Marc North

Personal information
- Full name: Marc Victor North
- Date of birth: 29 May 1966
- Place of birth: Ware, England
- Date of death: 25 September 2001 (aged 35)
- Place of death: Southend-on-Sea, England
- Height: 5 ft 10 in (1.78 m)
- Position(s): Forward

Youth career
- Luton Town

Senior career*
- Years: Team / Apps / (Gls)
- 1985–1987: Luton Town / 18 / (3)
- 1984–1985: → Lincoln City (loan) / 4 / (0)
- 1986: → Scunthorpe United (loan) / 5 / (2)
- 1987: → Birmingham City (loan) / 5 / (1)
- 1987–1989: Grimsby Town / 67 / (17)
- 1989–1991: Leicester City / 71 / (9)
- 1991–1992: Grimsby Town / 1 / (0)
- 1992: Boston United / 1 / (1)
- 1992–1993: Kettering Town / 13 / (6)
- Total:  / 185 / (39)

= Marc North =

English footballer

Marc Victor North (29 May 1966 – 25 September 2001) was an English professional footballer who played as a striker from 1985 to 1993.

He notably played for Leicester City and had two spells with Grimsby Town as well as appearing for Luton Town, Lincoln City, Scunthorpe United, Birmingham City, Boston United and Kettering Town.

==Playing career==
North was born in Ware, Hertfordshire. He came up through the youth ranks at Luton Town where he spent two years at the club. During that time he was loaned out to Lincoln City, Scunthorpe United and Birmingham City.

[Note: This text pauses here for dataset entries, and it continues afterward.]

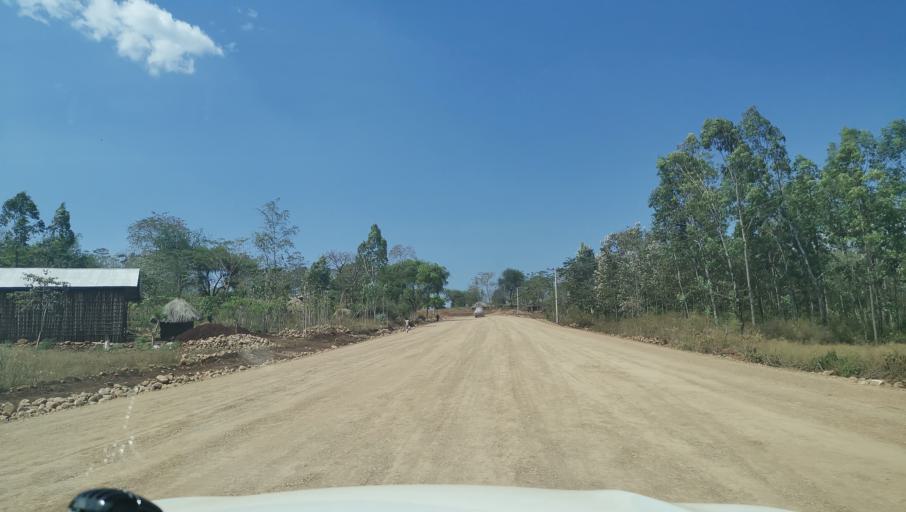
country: ET
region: Southern Nations, Nationalities, and People's Region
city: Arba Minch'
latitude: 6.3367
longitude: 37.2934
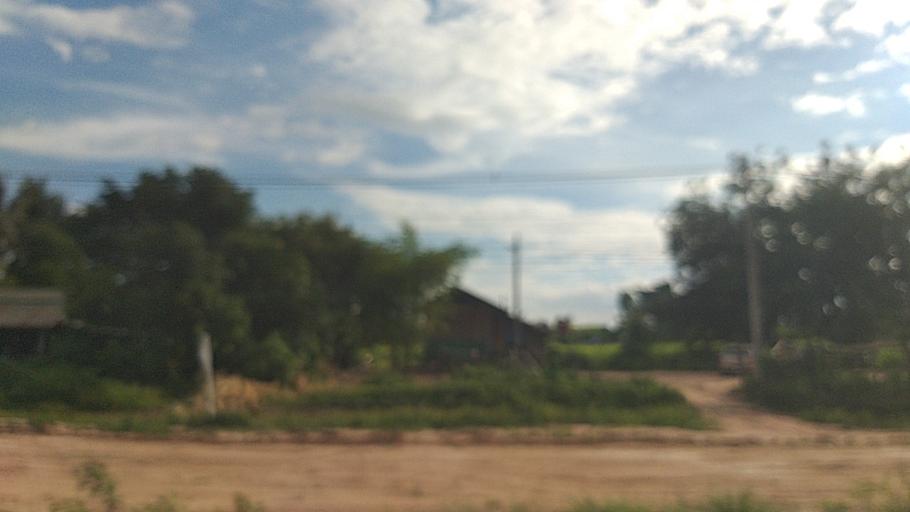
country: TH
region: Surin
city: Kap Choeng
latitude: 14.4906
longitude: 103.5742
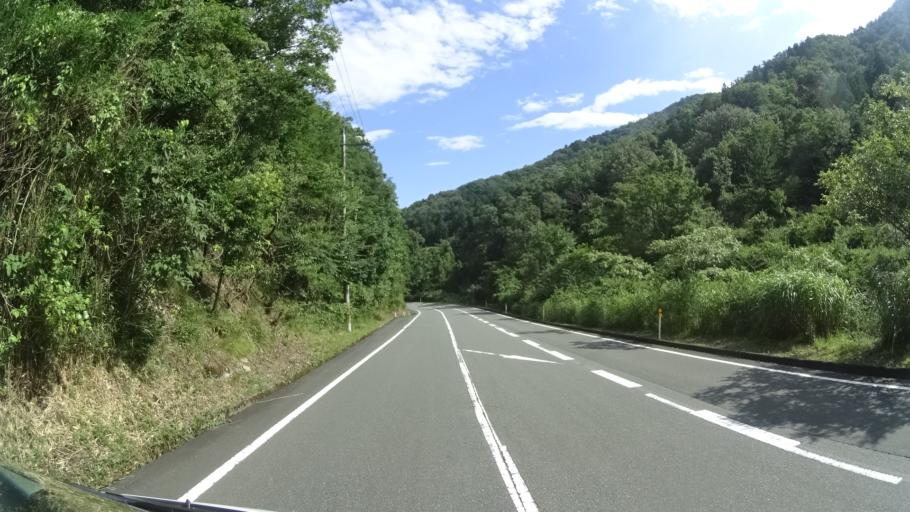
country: JP
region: Kyoto
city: Fukuchiyama
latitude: 35.3439
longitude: 135.1591
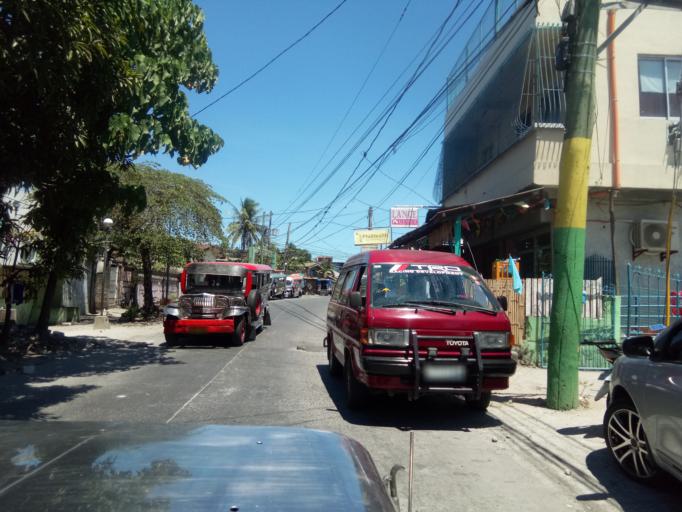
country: PH
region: Calabarzon
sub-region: Province of Cavite
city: Dasmarinas
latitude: 14.3220
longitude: 120.9672
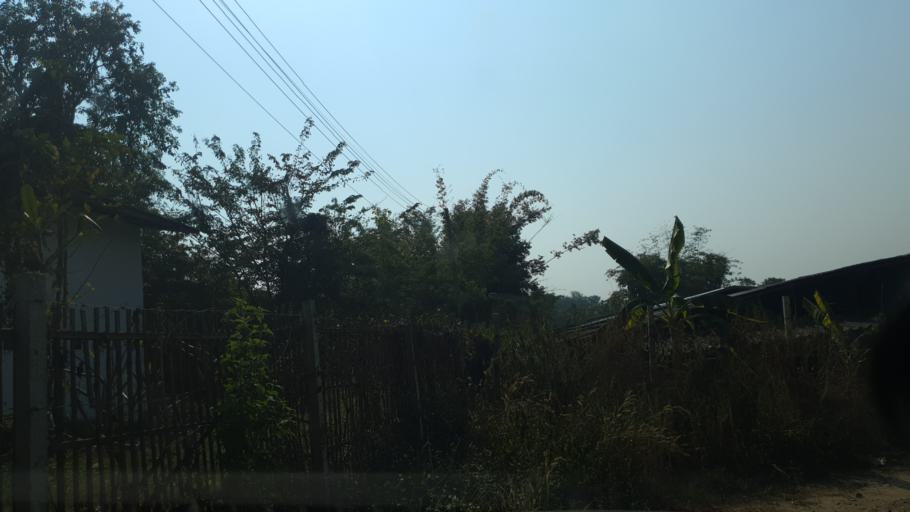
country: TH
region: Chiang Mai
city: Mae On
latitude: 18.7470
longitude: 99.2491
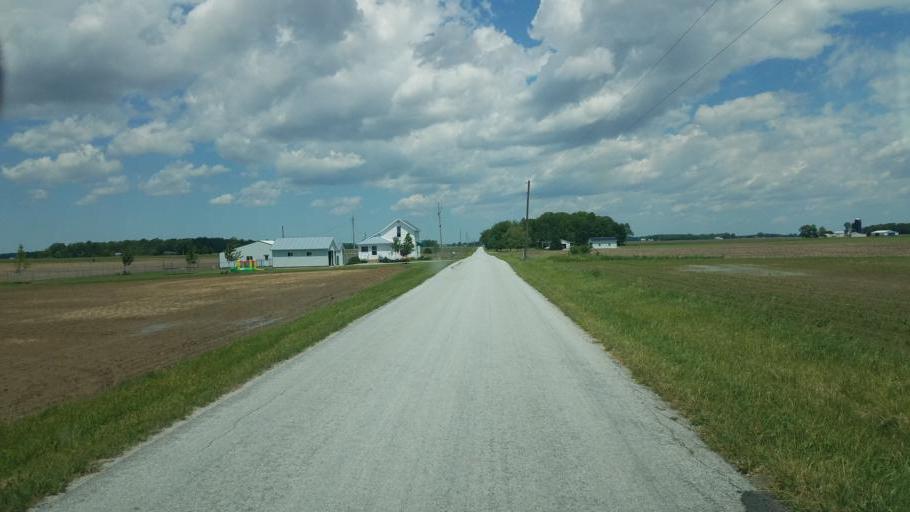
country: US
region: Ohio
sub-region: Hardin County
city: Kenton
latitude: 40.6642
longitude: -83.4773
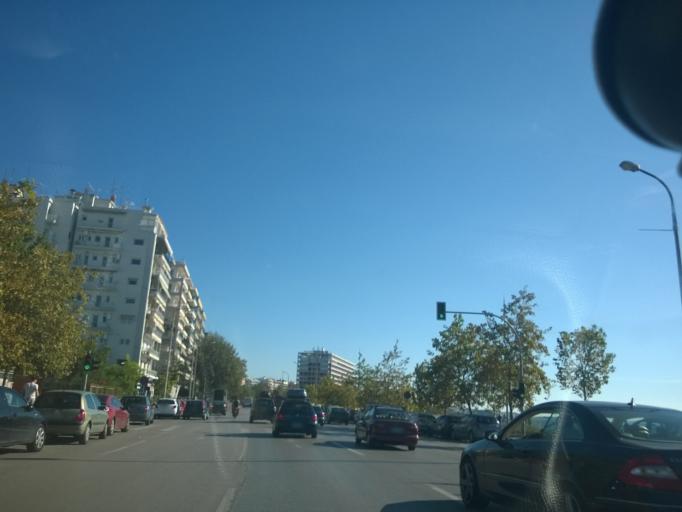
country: GR
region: Central Macedonia
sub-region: Nomos Thessalonikis
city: Agios Pavlos
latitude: 40.6220
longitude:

He finally got his big break playing under Alan Buckley at Grimsby Town. While at Grimsby he was remembered for coming off the subs bench to score twice in an FA Cup tie with Middlesbrough. His performances soon earned him a move to Leicester City in 1989. He left Filbert Street in 1991 after a mixed time at the club. His next move was to return to Grimsby Town on non-contract terms; he only featured in one game. He played out his career in the Conference with Boston United and Kettering Town before retiring.

==Death==
North was diagnosed with lung cancer in February 2001 and died from complications on 25 September 2001.